§ **Data for review**:
════════════════════
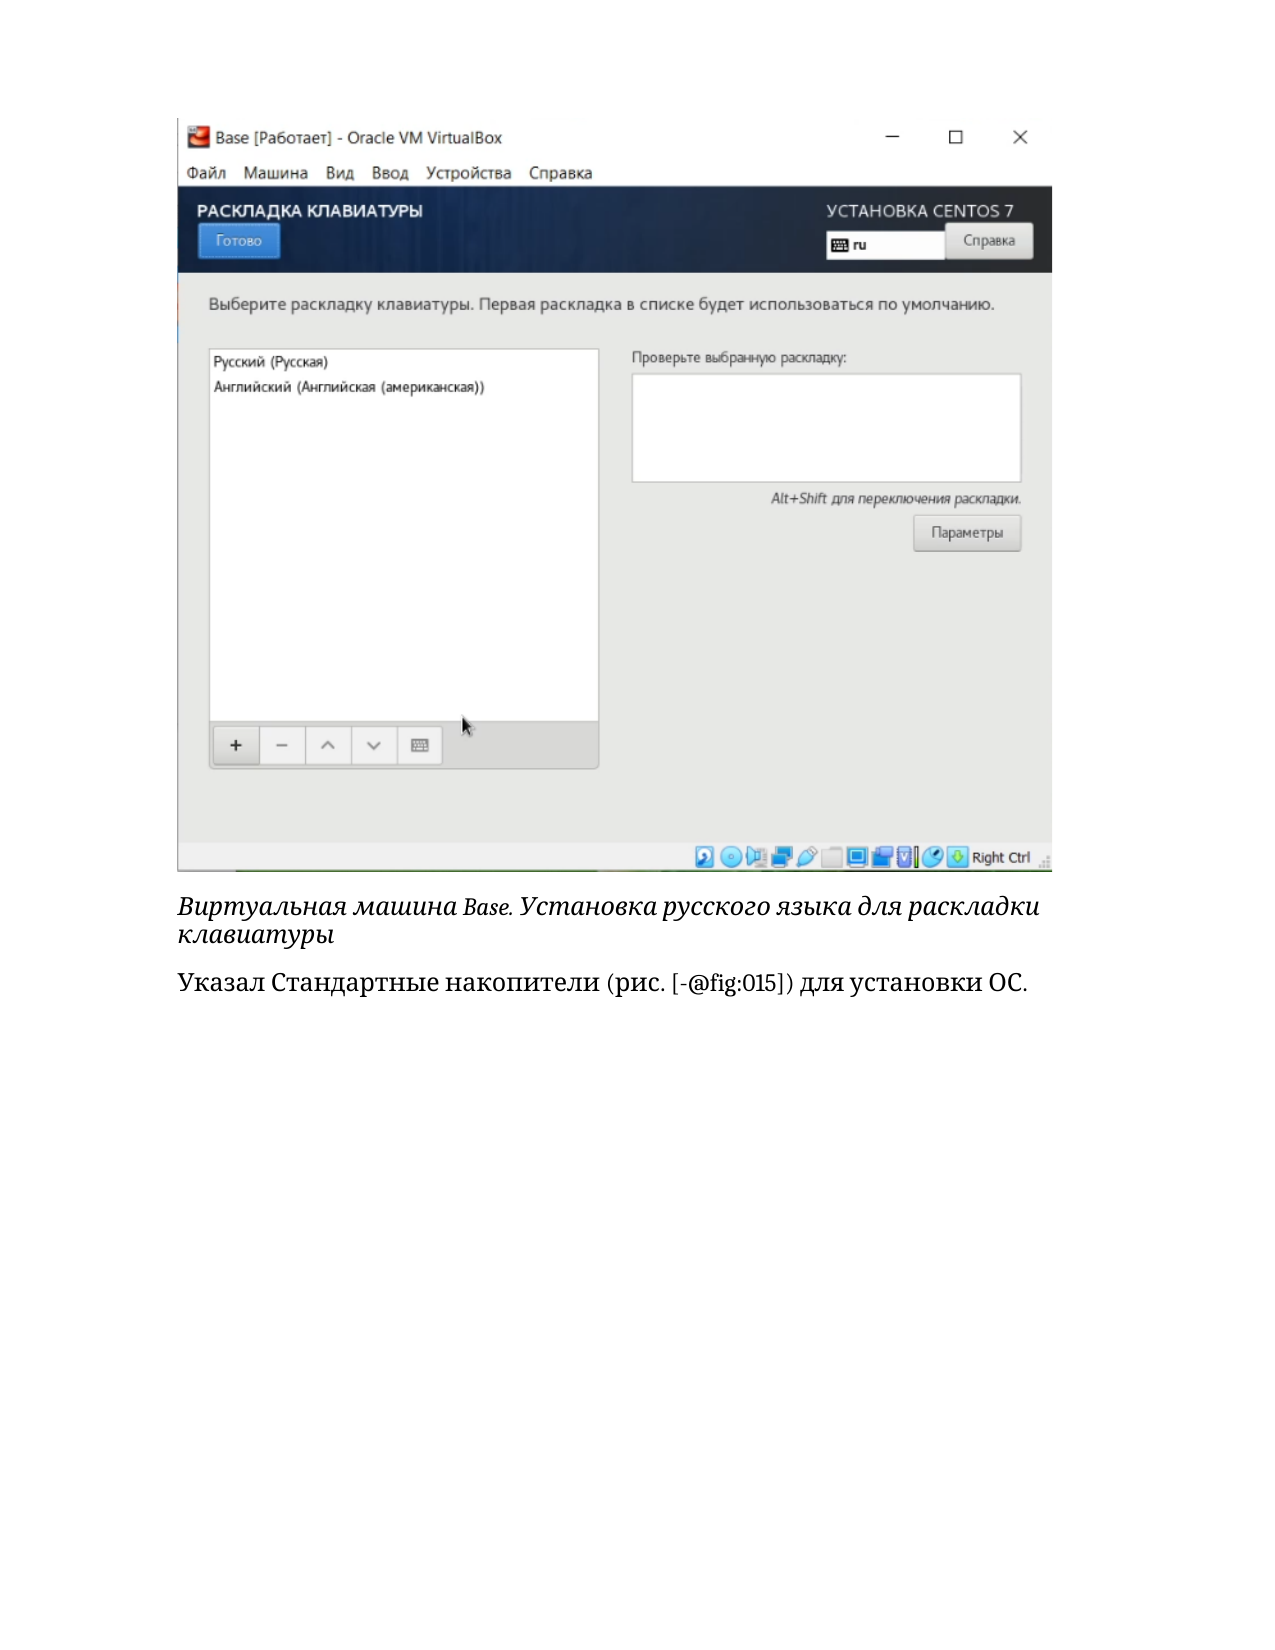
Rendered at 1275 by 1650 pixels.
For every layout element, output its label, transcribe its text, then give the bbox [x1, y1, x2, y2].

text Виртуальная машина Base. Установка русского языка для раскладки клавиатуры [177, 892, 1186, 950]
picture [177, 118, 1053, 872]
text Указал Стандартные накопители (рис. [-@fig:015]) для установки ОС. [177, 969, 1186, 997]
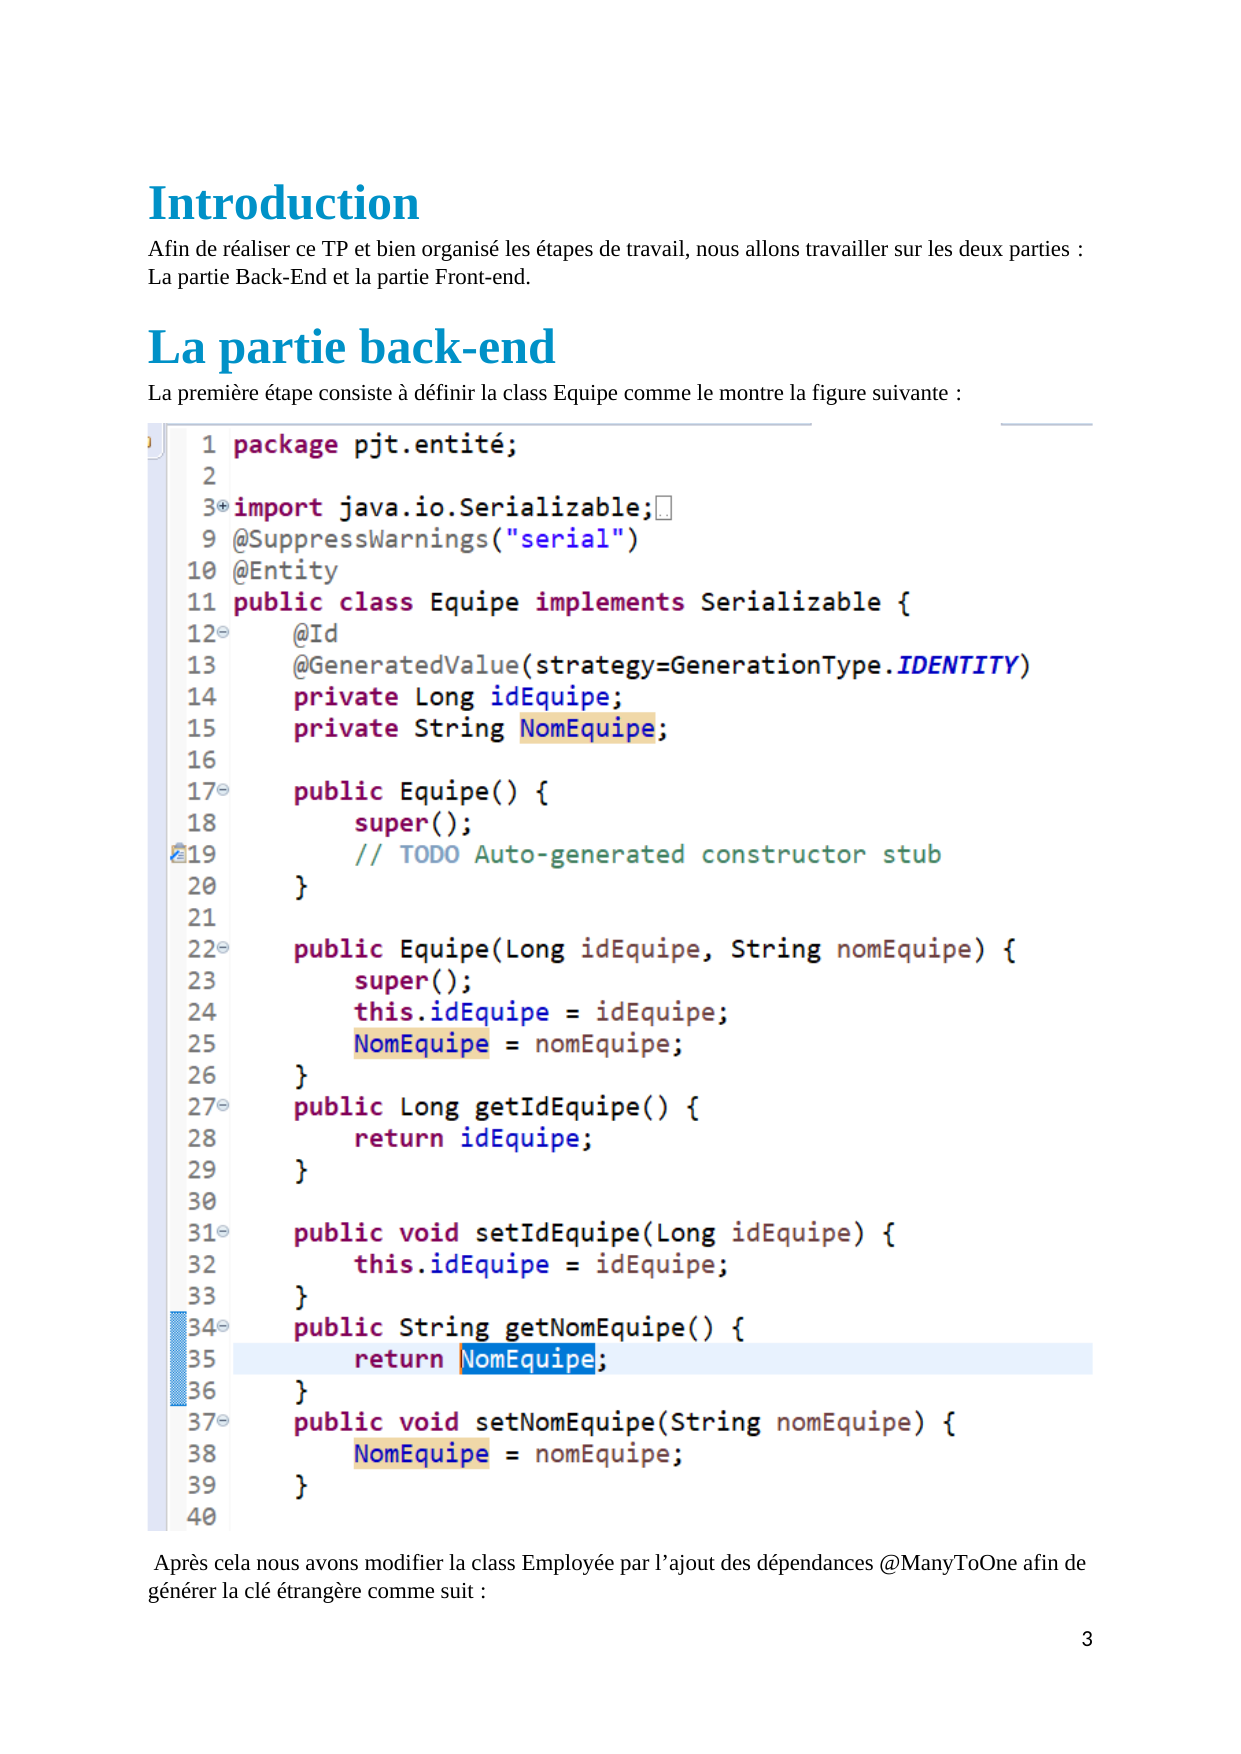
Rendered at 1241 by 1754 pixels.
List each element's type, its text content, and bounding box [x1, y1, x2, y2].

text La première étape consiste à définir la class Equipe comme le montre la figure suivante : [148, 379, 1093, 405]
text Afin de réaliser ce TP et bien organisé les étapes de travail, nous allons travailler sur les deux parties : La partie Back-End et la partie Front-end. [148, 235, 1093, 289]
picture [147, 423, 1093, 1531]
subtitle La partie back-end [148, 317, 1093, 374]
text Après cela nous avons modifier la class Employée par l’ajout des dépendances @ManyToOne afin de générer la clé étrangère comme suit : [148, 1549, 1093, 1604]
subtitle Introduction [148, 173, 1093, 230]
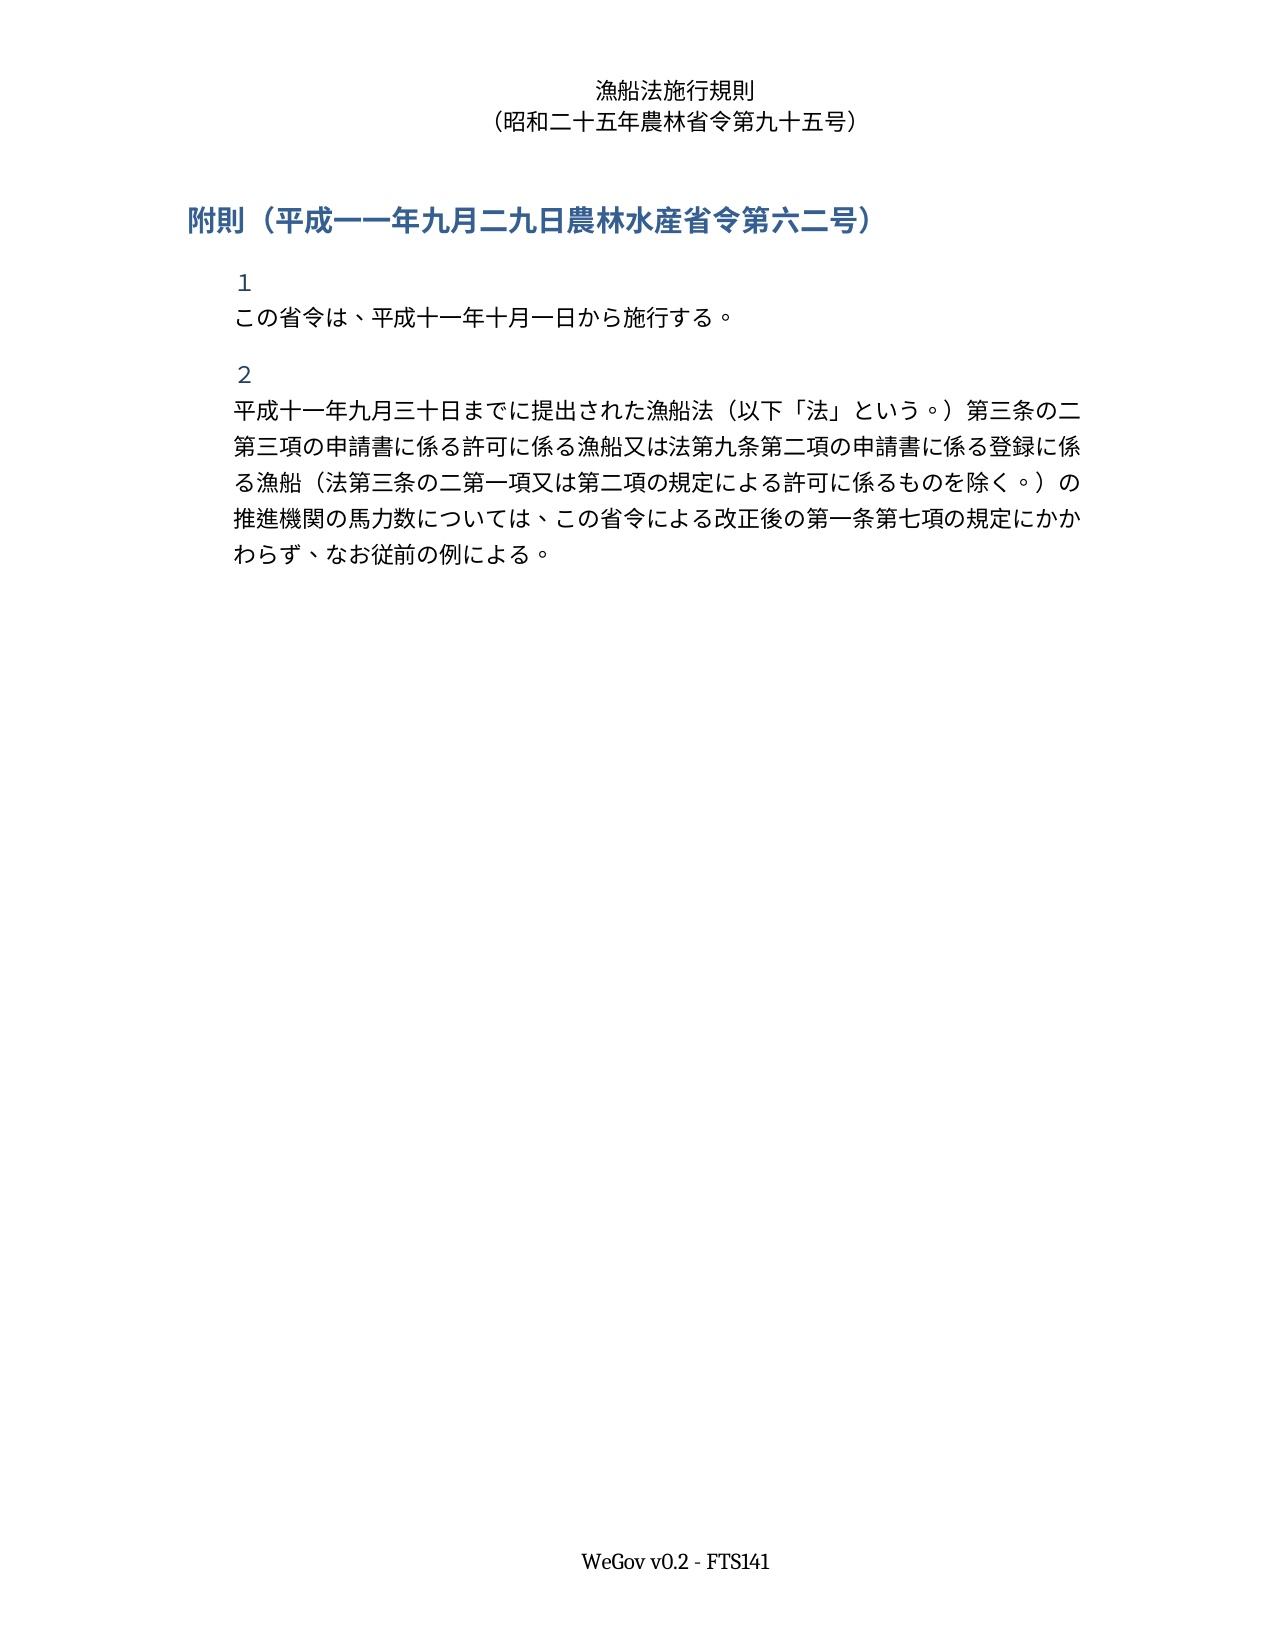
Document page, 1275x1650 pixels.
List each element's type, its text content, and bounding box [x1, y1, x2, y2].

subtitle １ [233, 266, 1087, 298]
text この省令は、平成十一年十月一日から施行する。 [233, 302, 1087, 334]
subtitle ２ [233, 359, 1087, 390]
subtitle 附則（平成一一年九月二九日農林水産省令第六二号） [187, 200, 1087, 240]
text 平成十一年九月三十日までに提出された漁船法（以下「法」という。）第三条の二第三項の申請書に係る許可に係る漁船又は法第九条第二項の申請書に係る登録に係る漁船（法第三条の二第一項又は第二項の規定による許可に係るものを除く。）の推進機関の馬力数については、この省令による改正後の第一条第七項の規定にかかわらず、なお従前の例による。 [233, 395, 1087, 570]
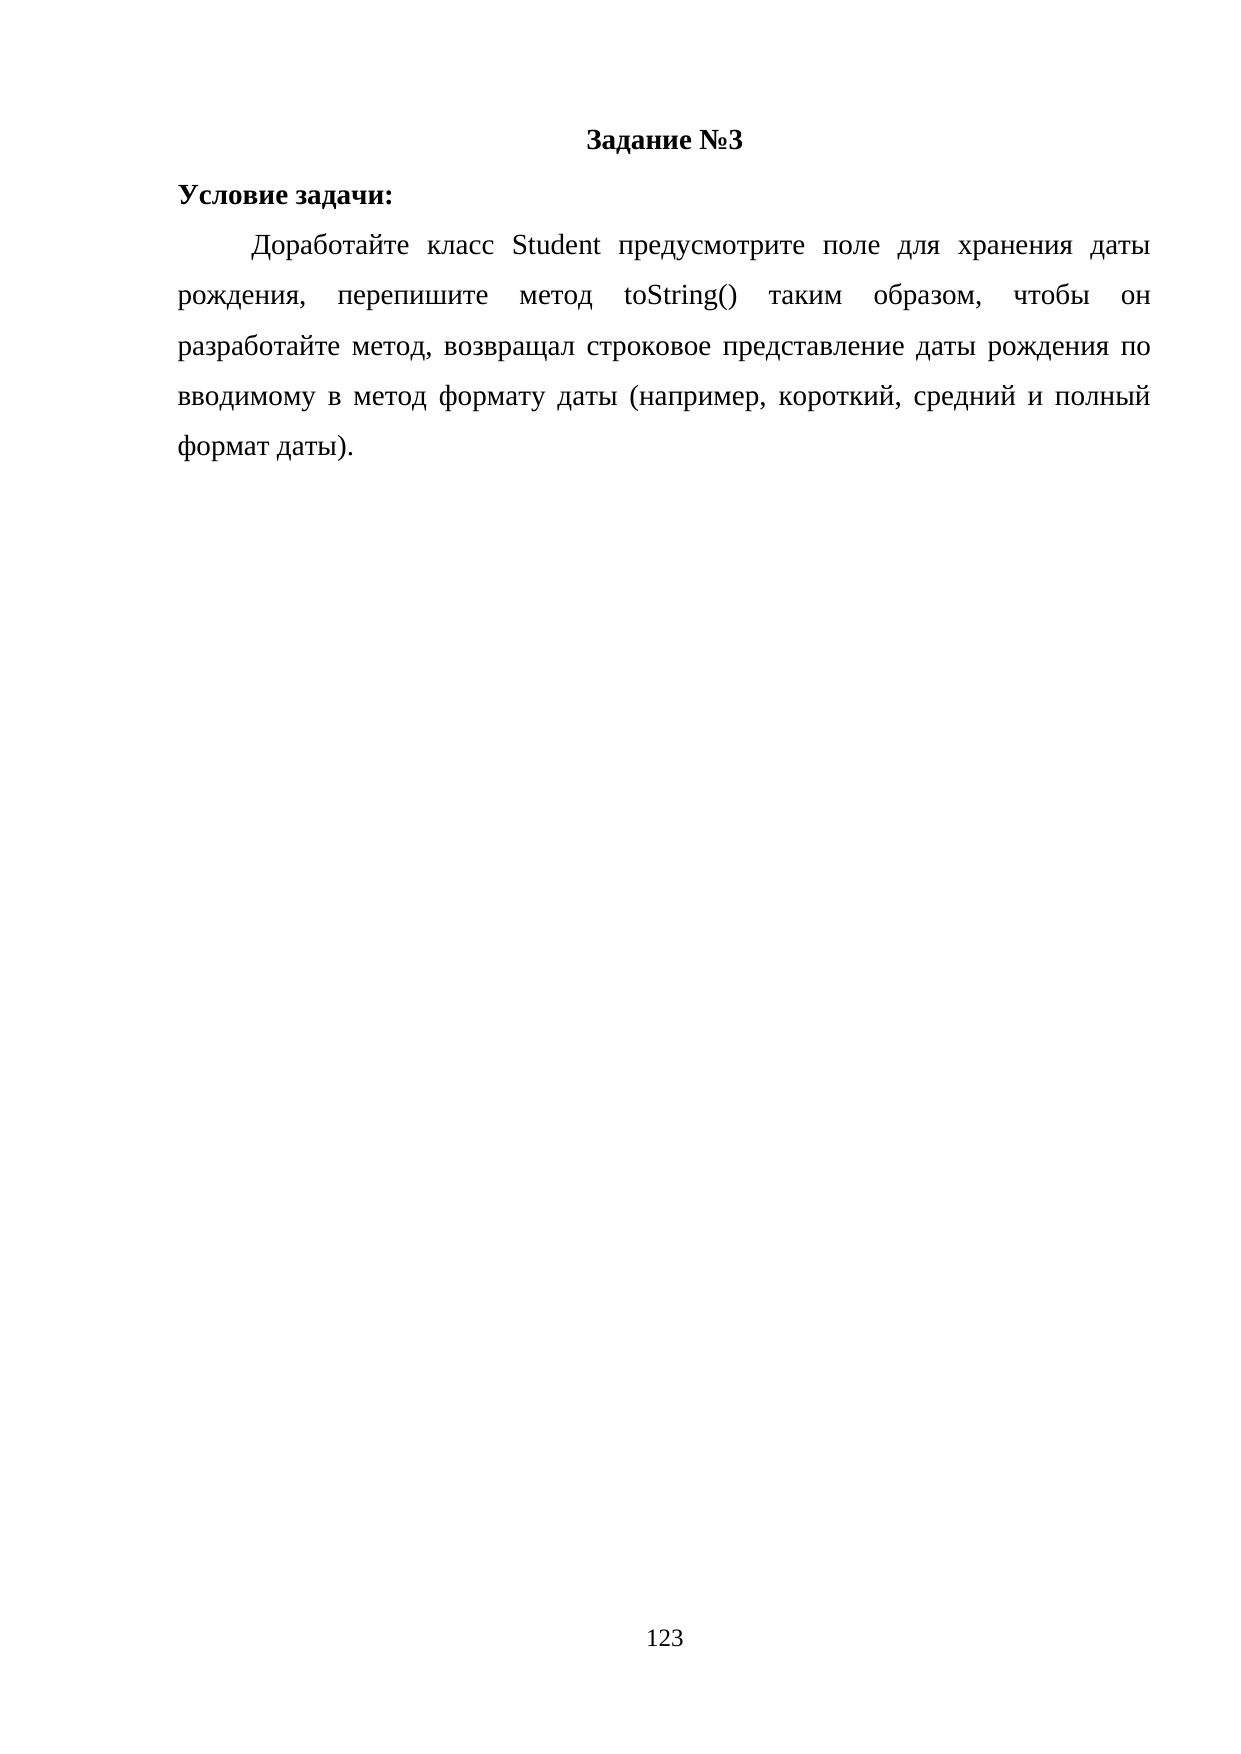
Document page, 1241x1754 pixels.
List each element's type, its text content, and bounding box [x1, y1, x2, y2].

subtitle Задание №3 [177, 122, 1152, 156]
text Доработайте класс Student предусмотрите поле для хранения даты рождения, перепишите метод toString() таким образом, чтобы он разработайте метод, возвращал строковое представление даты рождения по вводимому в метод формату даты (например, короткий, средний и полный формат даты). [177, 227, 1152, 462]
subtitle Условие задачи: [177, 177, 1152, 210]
════════════════════
§ **What is needed**:
In the preceding records, how many lines include the word "page"? Reply with the number only.

§ **Task output**:
2